I want to get the top N (maximal) args & values across an entire numpy matrix, as opposed to across a single dimension (rows / columns).
Example input (with N=3):
import numpy as np
mat = np.matrix([[9,8, 1, 2], [3, 7, 2, 5], [0, 3, 6, 2], [0, 2, 1, 5]])
print(mat)
[[9 8 1 2]
[3 7 2 5]
[0 3 6 2]
[0 2 1 5]]
Desired output: [9, 8, 7]
Since max isn't transitive across a single dimension, going by rows or columns doesn't work.
# by rows, no 8
np.squeeze(np.asarray(mat.max(1).reshape(-1)))[:3]
array([9, 7, 6])
# by cols, no 7
np.squeeze(np.asarray(mat.max(0)))[:3]
array([9, 8, 6])
I have code that works, but looks really clunky to me.
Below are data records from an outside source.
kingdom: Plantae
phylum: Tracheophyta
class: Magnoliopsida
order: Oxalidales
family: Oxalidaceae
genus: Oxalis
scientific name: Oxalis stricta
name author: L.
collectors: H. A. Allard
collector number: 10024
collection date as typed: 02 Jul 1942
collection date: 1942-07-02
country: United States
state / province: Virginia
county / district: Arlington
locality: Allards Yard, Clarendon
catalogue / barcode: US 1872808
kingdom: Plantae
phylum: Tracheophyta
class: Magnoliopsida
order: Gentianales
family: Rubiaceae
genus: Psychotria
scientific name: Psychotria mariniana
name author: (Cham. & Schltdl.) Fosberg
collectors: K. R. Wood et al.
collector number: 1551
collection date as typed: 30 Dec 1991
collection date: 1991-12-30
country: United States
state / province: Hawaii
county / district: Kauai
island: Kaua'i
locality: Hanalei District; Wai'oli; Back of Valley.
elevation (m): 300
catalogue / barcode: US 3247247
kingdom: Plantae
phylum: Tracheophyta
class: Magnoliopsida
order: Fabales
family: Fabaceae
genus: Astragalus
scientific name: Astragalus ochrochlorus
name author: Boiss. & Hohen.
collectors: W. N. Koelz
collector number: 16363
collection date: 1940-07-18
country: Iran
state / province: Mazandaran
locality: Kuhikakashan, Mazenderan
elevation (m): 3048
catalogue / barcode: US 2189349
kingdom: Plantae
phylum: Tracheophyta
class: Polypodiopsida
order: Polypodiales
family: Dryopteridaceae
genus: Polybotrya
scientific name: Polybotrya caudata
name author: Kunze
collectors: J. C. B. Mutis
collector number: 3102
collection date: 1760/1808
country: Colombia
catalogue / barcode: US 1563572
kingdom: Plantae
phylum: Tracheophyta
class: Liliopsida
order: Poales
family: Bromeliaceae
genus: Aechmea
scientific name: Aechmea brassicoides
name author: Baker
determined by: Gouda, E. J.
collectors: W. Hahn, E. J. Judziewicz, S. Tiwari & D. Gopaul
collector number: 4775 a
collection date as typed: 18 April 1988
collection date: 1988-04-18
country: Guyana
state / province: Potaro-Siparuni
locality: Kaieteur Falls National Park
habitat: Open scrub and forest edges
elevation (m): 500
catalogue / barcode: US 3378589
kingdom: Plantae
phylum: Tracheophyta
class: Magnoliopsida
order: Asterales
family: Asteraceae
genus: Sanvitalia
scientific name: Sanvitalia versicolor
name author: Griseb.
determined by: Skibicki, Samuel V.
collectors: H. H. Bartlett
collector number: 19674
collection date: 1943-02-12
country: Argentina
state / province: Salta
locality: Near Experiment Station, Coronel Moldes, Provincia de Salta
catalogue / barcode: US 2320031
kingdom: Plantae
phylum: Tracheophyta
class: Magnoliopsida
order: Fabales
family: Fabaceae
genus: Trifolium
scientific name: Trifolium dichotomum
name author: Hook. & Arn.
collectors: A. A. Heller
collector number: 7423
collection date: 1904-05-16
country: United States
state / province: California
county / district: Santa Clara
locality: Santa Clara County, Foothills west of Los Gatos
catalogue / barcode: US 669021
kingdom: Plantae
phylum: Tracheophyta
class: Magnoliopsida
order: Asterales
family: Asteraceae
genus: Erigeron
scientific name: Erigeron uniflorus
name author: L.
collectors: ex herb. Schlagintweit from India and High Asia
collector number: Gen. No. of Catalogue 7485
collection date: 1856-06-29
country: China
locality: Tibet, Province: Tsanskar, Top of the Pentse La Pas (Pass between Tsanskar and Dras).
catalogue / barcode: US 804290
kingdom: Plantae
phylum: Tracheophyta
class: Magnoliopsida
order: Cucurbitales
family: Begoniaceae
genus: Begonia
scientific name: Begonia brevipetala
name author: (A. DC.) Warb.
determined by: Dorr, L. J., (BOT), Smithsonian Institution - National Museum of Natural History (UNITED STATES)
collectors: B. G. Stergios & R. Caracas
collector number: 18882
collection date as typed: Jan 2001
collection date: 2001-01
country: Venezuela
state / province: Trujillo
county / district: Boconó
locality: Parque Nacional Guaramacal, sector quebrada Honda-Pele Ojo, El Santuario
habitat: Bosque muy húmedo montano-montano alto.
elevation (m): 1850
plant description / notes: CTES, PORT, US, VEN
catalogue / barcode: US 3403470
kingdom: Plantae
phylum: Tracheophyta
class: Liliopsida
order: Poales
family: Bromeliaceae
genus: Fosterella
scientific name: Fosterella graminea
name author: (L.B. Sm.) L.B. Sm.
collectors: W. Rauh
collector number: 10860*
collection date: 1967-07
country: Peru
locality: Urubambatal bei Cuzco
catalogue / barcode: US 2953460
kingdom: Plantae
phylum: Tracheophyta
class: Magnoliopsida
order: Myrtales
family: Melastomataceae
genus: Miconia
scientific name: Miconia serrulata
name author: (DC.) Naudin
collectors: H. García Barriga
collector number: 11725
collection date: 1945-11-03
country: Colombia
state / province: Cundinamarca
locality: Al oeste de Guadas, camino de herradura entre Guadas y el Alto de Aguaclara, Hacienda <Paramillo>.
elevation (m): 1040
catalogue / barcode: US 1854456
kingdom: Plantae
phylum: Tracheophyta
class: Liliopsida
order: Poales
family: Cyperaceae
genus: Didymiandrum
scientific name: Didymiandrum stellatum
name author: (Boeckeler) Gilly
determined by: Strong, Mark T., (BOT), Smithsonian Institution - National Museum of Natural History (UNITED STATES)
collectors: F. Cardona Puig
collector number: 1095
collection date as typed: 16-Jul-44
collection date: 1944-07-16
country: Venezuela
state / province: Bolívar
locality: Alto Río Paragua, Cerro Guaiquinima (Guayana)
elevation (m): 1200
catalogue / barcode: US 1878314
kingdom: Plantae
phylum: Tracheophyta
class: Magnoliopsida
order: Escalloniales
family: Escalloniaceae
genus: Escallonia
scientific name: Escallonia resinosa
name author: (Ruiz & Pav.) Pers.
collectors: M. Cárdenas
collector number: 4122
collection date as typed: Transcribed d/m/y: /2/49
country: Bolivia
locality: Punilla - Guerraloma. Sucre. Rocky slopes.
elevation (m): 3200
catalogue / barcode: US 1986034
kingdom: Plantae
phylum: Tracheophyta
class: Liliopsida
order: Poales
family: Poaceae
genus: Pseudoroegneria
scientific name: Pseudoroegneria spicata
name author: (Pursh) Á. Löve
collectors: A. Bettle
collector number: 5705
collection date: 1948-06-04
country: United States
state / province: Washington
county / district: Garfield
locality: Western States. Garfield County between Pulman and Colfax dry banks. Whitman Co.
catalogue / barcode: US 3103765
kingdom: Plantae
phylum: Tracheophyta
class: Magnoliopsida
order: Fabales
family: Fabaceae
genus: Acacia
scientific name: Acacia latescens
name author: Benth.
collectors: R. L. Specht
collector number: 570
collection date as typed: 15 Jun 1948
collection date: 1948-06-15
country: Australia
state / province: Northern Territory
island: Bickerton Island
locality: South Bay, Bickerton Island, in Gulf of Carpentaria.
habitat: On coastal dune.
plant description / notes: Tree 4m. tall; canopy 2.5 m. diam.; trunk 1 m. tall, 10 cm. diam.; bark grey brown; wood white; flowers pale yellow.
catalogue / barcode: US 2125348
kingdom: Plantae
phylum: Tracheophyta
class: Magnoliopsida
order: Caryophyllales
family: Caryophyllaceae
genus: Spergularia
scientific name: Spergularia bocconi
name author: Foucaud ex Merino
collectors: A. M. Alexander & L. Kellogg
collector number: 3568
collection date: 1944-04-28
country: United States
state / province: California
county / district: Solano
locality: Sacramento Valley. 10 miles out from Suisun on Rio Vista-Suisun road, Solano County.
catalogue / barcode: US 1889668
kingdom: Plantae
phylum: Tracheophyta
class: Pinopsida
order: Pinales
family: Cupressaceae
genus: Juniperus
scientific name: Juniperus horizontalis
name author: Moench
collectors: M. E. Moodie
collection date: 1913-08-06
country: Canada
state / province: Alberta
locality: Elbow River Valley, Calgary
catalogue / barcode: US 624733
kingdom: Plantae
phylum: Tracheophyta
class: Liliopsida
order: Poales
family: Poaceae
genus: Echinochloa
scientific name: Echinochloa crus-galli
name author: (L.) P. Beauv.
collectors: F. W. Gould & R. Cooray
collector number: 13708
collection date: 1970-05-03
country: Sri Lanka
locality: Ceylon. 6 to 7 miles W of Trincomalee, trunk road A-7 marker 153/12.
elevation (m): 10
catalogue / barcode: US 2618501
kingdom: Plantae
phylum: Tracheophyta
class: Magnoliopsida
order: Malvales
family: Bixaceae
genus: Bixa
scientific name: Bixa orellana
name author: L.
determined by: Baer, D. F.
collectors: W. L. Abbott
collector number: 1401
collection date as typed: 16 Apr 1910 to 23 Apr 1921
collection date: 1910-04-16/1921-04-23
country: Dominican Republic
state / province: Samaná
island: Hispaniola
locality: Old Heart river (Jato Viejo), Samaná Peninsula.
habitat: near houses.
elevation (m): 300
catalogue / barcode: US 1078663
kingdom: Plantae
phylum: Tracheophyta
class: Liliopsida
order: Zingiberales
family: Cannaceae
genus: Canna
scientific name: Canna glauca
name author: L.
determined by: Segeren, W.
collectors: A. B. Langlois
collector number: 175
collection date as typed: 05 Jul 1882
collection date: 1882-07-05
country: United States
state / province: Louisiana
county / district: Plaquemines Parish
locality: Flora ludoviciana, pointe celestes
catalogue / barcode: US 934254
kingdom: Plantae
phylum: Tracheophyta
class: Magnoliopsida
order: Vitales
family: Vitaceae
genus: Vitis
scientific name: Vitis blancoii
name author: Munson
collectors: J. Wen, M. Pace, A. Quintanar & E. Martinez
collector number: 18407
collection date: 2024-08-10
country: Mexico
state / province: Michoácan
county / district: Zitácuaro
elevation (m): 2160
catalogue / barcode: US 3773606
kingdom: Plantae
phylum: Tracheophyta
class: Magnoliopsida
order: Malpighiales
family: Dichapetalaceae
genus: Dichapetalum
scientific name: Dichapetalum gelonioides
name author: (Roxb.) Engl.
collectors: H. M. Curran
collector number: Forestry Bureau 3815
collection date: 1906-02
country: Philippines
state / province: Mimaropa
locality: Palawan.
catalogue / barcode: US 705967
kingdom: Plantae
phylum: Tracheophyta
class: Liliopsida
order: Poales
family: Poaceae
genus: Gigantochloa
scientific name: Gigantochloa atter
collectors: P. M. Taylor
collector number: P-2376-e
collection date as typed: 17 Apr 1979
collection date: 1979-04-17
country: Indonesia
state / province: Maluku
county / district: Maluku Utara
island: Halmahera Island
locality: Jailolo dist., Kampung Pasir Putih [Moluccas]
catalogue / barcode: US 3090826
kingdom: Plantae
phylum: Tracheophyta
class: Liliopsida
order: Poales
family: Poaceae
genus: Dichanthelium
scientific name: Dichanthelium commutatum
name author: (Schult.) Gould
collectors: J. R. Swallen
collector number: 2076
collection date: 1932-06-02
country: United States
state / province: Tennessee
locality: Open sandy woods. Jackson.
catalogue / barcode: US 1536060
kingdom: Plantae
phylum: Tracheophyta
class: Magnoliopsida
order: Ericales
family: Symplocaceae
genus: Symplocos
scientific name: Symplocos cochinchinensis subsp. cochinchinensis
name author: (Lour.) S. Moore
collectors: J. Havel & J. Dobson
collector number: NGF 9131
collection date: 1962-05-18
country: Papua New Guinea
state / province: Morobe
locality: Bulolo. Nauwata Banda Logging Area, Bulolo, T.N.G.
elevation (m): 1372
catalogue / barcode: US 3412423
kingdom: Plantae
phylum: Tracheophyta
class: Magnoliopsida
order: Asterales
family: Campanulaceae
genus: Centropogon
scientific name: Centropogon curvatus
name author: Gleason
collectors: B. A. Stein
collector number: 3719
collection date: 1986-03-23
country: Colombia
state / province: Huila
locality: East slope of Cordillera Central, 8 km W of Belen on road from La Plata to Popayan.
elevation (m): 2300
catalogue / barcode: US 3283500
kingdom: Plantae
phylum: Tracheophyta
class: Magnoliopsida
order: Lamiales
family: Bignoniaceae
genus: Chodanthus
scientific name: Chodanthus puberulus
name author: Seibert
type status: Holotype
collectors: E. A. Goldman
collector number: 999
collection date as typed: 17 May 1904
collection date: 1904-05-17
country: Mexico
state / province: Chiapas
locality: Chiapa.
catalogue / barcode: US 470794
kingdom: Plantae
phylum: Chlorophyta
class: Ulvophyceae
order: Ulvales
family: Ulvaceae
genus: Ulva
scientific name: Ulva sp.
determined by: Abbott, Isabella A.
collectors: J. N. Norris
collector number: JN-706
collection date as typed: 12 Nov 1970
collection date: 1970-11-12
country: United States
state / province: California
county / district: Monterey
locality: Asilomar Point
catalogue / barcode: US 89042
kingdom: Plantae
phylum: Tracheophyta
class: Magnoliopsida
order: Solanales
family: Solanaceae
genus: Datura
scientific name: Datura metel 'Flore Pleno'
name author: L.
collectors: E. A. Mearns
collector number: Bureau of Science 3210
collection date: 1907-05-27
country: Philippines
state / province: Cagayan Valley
# reshape into single vector
mat_as_vector = np.squeeze(np.asarray(mat.reshape(-1)))
# get top 3 arg positions
top3_args = mat_as_vector.argsort()[::-1][:3]
# subset the reshaped matrix
top3_vals = mat_as_vector[top3_args]
print(top3_vals)
array([9, 8, 7])
Would appreciate any shorter way / more efficient way / magic numpy function to do this!
Using numpy.partition() is significantly faster than performing full sort for this purpose:
np.partition(np.asarray(mat), mat.size - N, axis=None)[-N:]
assuming N<=mat.size.
If you need the final result also be sorted (besides being top N), then you need to sort previous result (but presumably you will be sorting a smaller array than the original one):
np.sort(np.partition(np.asarray(mat), mat.size - N, axis=None)[-N:])
If you need the result sorted from largest to lowest, post-pend [::-1] to the previous command:
np.sort(np.partition(np.asarray(mat), mat.size - N, axis=None)[-N:])[::-1]
One way may be with flatten and sorted and slice top n values:
sorted(mat.flatten().tolist()[0], reverse=True)[:3]
Result:
[9, 8, 7]
The idea is from this answer: How to get indices of N maximum values in a numpy array?
import numpy as np
import heapq
mat = np.matrix([[9,8, 1, 2], [3, 7, 2, 5], [0, 3, 6, 2], [0, 2, 1, 5]])
ind = heapq.nlargest(3, range(mat.size), mat.take)
print(mat.take(ind).tolist()[0])
Output
[9, 8, 7]